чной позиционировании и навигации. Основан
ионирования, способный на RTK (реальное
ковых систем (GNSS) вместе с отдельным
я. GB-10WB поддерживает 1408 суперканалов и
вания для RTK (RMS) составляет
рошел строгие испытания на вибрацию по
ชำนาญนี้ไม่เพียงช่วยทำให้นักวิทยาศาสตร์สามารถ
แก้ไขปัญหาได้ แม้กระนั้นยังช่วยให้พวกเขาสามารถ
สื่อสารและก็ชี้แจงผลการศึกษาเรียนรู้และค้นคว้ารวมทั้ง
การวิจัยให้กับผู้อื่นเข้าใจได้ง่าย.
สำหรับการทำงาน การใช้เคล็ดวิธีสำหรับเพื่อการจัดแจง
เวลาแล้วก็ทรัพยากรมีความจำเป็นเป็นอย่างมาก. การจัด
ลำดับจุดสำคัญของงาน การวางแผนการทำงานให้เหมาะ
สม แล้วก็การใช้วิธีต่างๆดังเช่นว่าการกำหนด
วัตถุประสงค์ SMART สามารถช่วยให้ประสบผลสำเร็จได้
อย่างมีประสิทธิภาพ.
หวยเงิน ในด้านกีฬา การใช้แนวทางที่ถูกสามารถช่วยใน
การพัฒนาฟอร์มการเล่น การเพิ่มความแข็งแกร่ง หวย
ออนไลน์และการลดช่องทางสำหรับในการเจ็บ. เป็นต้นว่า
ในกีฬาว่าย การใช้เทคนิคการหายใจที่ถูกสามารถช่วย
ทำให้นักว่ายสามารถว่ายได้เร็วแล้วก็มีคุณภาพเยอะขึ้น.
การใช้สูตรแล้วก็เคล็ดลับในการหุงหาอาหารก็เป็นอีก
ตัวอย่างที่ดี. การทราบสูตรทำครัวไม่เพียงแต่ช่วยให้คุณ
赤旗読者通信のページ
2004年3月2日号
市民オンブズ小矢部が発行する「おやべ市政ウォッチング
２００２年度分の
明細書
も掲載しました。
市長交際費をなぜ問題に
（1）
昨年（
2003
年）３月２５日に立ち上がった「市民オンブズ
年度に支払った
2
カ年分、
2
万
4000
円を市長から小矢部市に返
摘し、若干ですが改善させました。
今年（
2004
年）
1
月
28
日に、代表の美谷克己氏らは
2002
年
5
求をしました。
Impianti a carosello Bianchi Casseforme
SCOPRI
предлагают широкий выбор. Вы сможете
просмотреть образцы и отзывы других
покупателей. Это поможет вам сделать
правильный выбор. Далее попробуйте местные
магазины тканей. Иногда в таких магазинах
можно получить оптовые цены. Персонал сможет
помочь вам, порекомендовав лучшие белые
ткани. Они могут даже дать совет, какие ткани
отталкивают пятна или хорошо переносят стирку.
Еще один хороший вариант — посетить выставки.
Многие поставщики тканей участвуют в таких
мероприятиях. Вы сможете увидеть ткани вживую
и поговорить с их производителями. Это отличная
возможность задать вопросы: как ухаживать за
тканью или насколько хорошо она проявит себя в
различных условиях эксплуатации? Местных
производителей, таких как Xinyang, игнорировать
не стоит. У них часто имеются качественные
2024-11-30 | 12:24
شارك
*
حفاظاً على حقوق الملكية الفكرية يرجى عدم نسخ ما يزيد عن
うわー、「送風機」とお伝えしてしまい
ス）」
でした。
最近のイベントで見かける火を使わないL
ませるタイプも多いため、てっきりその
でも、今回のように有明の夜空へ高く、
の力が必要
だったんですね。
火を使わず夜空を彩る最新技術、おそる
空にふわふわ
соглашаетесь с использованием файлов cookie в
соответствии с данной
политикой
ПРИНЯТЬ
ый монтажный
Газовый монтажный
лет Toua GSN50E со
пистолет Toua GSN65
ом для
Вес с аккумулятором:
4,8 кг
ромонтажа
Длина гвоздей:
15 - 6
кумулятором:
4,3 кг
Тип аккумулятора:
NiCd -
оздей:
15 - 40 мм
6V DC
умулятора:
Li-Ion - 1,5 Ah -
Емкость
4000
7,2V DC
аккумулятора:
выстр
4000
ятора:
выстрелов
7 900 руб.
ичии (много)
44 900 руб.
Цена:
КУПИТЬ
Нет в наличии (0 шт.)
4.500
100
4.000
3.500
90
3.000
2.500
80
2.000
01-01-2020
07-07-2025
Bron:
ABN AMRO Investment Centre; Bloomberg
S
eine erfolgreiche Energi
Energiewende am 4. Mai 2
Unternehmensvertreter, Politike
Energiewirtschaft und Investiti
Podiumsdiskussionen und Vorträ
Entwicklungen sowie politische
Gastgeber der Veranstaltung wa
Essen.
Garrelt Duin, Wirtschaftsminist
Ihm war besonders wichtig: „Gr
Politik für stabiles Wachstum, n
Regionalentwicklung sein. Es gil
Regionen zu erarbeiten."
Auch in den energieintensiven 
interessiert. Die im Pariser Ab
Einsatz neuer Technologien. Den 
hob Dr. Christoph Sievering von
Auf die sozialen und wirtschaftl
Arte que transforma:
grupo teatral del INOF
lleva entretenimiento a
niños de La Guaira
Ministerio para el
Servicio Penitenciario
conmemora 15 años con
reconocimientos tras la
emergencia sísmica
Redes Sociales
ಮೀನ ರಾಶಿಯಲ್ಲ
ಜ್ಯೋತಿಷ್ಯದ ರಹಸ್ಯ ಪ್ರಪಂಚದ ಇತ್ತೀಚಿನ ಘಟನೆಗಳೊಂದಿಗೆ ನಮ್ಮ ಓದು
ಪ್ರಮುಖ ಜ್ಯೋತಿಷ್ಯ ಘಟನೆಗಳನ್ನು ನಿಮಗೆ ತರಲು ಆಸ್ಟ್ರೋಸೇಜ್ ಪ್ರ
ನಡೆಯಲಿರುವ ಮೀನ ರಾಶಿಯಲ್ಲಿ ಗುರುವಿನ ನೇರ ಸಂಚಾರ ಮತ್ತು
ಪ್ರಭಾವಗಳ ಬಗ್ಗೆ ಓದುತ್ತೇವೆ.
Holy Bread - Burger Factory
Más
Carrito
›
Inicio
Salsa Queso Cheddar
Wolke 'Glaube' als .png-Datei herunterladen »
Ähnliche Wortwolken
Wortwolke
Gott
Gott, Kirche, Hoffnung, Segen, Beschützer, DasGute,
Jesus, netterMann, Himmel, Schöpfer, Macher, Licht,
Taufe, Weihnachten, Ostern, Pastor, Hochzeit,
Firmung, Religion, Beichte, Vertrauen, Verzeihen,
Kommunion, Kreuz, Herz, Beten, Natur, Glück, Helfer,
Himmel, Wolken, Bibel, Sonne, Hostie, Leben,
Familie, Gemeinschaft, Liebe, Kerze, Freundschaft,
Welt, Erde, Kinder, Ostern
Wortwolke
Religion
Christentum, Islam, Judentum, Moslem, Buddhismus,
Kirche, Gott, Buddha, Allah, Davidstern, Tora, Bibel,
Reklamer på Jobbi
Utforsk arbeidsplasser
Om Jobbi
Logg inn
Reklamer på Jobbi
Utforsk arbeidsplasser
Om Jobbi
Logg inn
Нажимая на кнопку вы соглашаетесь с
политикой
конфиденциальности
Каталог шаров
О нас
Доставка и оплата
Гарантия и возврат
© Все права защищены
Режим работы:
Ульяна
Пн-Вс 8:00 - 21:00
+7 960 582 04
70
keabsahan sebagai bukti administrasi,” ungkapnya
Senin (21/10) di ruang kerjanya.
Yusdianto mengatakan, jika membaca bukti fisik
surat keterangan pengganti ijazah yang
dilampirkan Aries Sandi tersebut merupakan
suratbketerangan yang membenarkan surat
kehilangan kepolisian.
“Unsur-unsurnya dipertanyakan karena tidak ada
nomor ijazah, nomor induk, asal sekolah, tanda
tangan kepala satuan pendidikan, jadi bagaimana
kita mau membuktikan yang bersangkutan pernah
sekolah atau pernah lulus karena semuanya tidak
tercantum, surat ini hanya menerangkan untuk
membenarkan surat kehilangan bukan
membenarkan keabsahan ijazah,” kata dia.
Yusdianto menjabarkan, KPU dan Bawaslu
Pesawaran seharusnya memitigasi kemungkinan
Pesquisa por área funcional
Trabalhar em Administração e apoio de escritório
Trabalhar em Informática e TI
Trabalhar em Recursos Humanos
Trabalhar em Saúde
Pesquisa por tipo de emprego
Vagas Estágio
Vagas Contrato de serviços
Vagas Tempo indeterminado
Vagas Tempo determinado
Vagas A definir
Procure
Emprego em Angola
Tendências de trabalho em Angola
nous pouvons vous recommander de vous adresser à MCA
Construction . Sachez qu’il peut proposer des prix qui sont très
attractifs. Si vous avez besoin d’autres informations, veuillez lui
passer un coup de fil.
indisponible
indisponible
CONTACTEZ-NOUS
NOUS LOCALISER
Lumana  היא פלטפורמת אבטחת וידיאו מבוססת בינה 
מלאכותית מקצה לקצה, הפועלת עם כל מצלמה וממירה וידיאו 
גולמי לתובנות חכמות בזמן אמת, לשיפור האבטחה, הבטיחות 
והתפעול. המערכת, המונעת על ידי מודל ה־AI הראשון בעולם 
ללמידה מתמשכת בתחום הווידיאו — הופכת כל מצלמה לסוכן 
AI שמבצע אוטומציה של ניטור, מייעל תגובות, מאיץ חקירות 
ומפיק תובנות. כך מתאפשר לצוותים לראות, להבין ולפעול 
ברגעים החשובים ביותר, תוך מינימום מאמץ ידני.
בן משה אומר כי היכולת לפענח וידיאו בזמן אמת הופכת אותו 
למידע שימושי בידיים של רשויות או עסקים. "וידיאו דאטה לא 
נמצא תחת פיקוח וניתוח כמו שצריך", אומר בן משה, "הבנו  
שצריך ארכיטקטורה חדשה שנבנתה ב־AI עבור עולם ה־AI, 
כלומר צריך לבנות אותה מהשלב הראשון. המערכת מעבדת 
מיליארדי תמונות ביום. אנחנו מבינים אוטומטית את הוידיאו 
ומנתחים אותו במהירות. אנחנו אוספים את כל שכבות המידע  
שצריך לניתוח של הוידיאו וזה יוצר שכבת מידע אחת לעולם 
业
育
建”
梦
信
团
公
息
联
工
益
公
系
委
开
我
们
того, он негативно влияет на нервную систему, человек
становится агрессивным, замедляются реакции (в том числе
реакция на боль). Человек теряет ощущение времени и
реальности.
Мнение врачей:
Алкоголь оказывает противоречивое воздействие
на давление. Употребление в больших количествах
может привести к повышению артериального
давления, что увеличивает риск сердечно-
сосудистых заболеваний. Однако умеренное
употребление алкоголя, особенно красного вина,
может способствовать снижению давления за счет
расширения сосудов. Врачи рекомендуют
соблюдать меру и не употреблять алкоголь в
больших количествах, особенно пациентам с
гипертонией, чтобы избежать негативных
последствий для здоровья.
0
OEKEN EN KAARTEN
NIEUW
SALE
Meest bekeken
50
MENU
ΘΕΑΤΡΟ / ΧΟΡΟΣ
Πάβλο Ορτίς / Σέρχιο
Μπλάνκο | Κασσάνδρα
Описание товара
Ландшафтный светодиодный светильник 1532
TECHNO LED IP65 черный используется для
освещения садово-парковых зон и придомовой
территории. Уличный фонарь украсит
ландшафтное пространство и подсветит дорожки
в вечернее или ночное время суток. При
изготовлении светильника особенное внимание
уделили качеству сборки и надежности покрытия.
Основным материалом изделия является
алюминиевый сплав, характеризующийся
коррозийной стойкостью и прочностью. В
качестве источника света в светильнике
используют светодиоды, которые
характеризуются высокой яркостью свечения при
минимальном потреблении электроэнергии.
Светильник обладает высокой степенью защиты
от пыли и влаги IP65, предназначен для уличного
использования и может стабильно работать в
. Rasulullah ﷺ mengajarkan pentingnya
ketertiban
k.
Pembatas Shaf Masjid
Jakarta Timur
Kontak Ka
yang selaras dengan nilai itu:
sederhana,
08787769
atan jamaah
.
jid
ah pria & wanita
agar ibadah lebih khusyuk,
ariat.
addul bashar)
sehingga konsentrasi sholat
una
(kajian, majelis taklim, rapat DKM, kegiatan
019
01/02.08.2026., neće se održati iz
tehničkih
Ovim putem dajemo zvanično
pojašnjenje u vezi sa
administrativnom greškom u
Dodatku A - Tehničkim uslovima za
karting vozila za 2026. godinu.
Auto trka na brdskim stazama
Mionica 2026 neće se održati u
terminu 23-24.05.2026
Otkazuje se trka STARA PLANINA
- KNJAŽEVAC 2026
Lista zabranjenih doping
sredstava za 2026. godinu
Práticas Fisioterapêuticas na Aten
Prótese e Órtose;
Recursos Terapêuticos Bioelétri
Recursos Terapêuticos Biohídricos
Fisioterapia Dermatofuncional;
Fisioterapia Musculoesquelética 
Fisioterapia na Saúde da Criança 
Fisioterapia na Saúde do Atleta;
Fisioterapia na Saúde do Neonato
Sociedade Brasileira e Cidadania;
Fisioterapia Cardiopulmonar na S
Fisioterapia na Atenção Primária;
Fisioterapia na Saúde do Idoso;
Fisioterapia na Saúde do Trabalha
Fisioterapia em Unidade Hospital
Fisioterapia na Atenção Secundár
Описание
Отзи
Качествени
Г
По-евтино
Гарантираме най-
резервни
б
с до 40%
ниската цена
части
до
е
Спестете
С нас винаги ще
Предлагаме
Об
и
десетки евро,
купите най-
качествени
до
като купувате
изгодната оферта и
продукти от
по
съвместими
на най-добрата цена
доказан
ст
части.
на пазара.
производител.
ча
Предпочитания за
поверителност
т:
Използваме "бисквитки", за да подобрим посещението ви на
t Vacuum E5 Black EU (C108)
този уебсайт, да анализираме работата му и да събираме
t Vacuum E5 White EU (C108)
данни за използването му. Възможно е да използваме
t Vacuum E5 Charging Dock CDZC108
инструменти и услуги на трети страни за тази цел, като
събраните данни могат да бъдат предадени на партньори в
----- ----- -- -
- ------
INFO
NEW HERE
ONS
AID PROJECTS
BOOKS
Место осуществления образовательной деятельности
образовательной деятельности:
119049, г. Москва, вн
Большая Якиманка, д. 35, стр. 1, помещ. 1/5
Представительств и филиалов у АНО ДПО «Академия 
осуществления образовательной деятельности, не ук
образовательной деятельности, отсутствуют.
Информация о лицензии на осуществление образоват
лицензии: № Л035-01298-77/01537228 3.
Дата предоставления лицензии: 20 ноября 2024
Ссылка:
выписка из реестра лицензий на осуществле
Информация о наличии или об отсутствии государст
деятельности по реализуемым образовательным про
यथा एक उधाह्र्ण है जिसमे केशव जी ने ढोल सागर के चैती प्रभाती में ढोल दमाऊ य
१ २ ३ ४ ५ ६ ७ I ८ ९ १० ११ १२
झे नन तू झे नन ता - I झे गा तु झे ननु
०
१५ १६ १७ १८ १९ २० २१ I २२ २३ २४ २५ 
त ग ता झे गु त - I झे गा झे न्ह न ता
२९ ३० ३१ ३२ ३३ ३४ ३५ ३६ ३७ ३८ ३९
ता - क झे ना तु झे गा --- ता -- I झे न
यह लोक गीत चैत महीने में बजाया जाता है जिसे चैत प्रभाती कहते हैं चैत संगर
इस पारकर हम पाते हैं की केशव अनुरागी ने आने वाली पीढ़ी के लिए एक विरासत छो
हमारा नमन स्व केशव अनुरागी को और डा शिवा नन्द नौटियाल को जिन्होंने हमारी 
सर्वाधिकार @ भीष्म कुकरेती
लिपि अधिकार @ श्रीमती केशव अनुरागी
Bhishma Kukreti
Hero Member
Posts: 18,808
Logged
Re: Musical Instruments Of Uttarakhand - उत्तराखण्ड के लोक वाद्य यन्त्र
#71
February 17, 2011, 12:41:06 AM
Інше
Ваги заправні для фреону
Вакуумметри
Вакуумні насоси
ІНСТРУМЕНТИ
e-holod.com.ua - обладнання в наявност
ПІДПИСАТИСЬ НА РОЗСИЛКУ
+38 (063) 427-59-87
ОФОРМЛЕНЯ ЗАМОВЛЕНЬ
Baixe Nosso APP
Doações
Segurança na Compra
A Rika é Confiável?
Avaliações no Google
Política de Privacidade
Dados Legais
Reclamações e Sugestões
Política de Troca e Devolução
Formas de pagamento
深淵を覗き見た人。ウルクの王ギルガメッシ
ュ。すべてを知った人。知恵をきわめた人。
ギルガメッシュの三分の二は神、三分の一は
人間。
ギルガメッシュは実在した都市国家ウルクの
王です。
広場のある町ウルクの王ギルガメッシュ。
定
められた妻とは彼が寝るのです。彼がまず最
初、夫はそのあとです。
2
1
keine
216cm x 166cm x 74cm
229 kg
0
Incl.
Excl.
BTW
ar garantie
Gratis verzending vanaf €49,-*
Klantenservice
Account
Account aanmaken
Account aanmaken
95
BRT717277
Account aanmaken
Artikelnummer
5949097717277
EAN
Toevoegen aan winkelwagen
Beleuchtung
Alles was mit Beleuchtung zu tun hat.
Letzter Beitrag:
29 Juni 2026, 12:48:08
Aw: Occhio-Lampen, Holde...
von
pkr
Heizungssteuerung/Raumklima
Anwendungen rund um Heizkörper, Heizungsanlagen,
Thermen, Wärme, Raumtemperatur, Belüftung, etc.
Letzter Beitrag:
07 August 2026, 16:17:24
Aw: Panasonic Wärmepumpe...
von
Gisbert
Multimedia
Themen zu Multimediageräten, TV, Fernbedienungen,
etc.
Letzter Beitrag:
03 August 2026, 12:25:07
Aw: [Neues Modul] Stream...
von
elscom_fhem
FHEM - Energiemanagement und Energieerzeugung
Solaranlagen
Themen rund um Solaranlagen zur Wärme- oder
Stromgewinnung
=-=-=
■ Directive: Starting with the first line of the entries and ending with the line that has "Еще один хороший вариант — посетить выставки.", copy each line exactly and add nothing.

■ Response to the exercise:
чной позиционировании и навигации. Основан
ионирования, способный на RTK (реальное
ковых систем (GNSS) вместе с отдельным
я. GB-10WB поддерживает 1408 суперканалов и
вания для RTK (RMS) составляет
рошел строгие испытания на вибрацию по
ชำนาญนี้ไม่เพียงช่วยทำให้นักวิทยาศาสตร์สามารถ
แก้ไขปัญหาได้ แม้กระนั้นยังช่วยให้พวกเขาสามารถ
สื่อสารและก็ชี้แจงผลการศึกษาเรียนรู้และค้นคว้ารวมทั้ง
การวิจัยให้กับผู้อื่นเข้าใจได้ง่าย.
สำหรับการทำงาน การใช้เคล็ดวิธีสำหรับเพื่อการจัดแจง
เวลาแล้วก็ทรัพยากรมีความจำเป็นเป็นอย่างมาก. การจัด
ลำดับจุดสำคัญของงาน การวางแผนการทำงานให้เหมาะ
สม แล้วก็การใช้วิธีต่างๆดังเช่นว่าการกำหนด
วัตถุประสงค์ SMART สามารถช่วยให้ประสบผลสำเร็จได้
อย่างมีประสิทธิภาพ.
หวยเงิน ในด้านกีฬา การใช้แนวทางที่ถูกสามารถช่วยใน
การพัฒนาฟอร์มการเล่น การเพิ่มความแข็งแกร่ง หวย
ออนไลน์และการลดช่องทางสำหรับในการเจ็บ. เป็นต้นว่า
ในกีฬาว่าย การใช้เทคนิคการหายใจที่ถูกสามารถช่วย
ทำให้นักว่ายสามารถว่ายได้เร็วแล้วก็มีคุณภาพเยอะขึ้น.
การใช้สูตรแล้วก็เคล็ดลับในการหุงหาอาหารก็เป็นอีก
ตัวอย่างที่ดี. การทราบสูตรทำครัวไม่เพียงแต่ช่วยให้คุณ
赤旗読者通信のページ
2004年3月2日号
市民オンブズ小矢部が発行する「おやべ市政ウォッチング
２００２年度分の
明細書
も掲載しました。
市長交際費をなぜ問題に
（1）
昨年（
2003
年）３月２５日に立ち上がった「市民オンブズ
年度に支払った
2
カ年分、
2
万
4000
円を市長から小矢部市に返
摘し、若干ですが改善させました。
今年（
2004
年）
1
月
28
日に、代表の美谷克己氏らは
2002
年
5
求をしました。
Impianti a carosello Bianchi Casseforme
SCOPRI
предлагают широкий выбор. Вы сможете
просмотреть образцы и отзывы других
покупателей. Это поможет вам сделать
правильный выбор. Далее попробуйте местные
магазины тканей. Иногда в таких магазинах
можно получить оптовые цены. Персонал сможет
помочь вам, порекомендовав лучшие белые
ткани. Они могут даже дать совет, какие ткани
отталкивают пятна или хорошо переносят стирку.
Еще один хороший вариант — посетить выставки.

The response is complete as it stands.